---- Extract provided

The Centers for Disease Control and Prevention warned doctors Wednesday to be alert for signs of a more severe variant of mpox, which is currently spreading widely in parts of Africa.
The agency’s warning came hours after World Health Organization Director-General Dr. Tedros Adhanom Ghebreyesu tweeted that he would convene a group of advisers to determine whether to declare the mpox outbreak a public health emergency of international concern. The committee will meet as soon as possible, Tedros said.
There are currently no reported cases of the strain, called clade 1, outside of Central and East Africa, the CDC said in its alert. However, because of the risk of further spread, the agency recommends that clinicians in the U.S. consider mpox in patients who have recently traveled to the Democratic Republic of the Congo or a neighboring country (Angola, Burundi, Central African Republic, Republic of the Congo, Rwanda, South Sudan, Uganda or Zambia) and have symptoms of mpox.

--------

■ Your tasks:
1: In the article on the CDC's mpox alert, where have cases of the clade 1 strain been reported so far?
2: Extend the article on the CDC's mpox alert, picking up after its final sentence.

---- Entries supplied

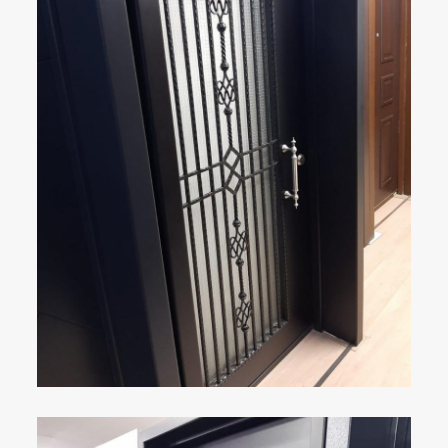
ÇELIK KAPI
DETAYLAR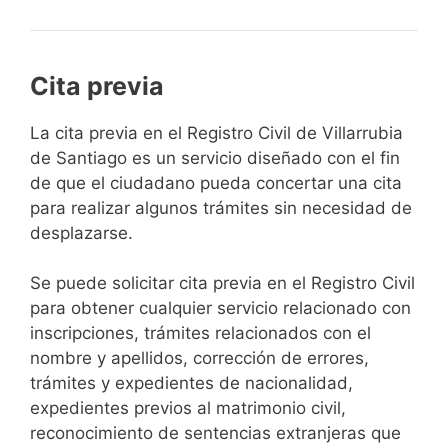
Cita previa
​​​​​​​​​​​​​​​​​​​​​​​​​​​​La cita previa en el Registro Civil de Villarrubia
de Santiago es un servicio diseñado con el fin
de que el ciudadano pueda concertar una cita
para realizar algunos trámites sin necesidad de
desplazarse.​
Se puede solicitar cita previa en el Registro Civil
para obtener cualquier servicio relacionado con
inscripciones, trámites relacionados con el
nombre y apellidos, corrección de errores,
trámites y expedientes de nacionalidad,
expedientes previos al matrimonio civil,
reconocimiento de sentencias extranjeras que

--------

■ Exercise responses:
1: Only in Central and East Africa; no cases have been reported outside those regions.

2:
Mpox, formerly called monkeypox, is a virus that causes fever, headache, muscle aches, and painful sores on the skin. It is spread from person to person through close skin-to-skin contact. It can be fatal.
The latest mpox strain is different from the virus that circulated globally in 2022, which primarily affected men who have sex with men. Those cases have declined significantly in the U.S.
The CDC said in its alert that outbreaks in some provinces in the Democratic Republic of Congo have been linked to sexual contact.
In other parts of the country, however, patients have gotten sick through contact with infected animals, household transmission or through patient care, the CDC said. A large proportion of cases have been reported in children younger than 15.
“Most reported cases in known endemic provinces continue to occur in children under 15 years of age,” the World Health Organization wrote on its website June 14. “Infants and children under five years of age are at greatest risk of severe illness and death.”
Clade 1 is worrisome because of its severity. Nearly 4% of mpox cases in clade 1 are fatal, compared to less than 1% of the 2022 subtype, called clade 2.
According to the CDC, the available MPOX vaccine from pharmaceutical company Jynneos is effective for both clade 1 and clade 2 of MPOX.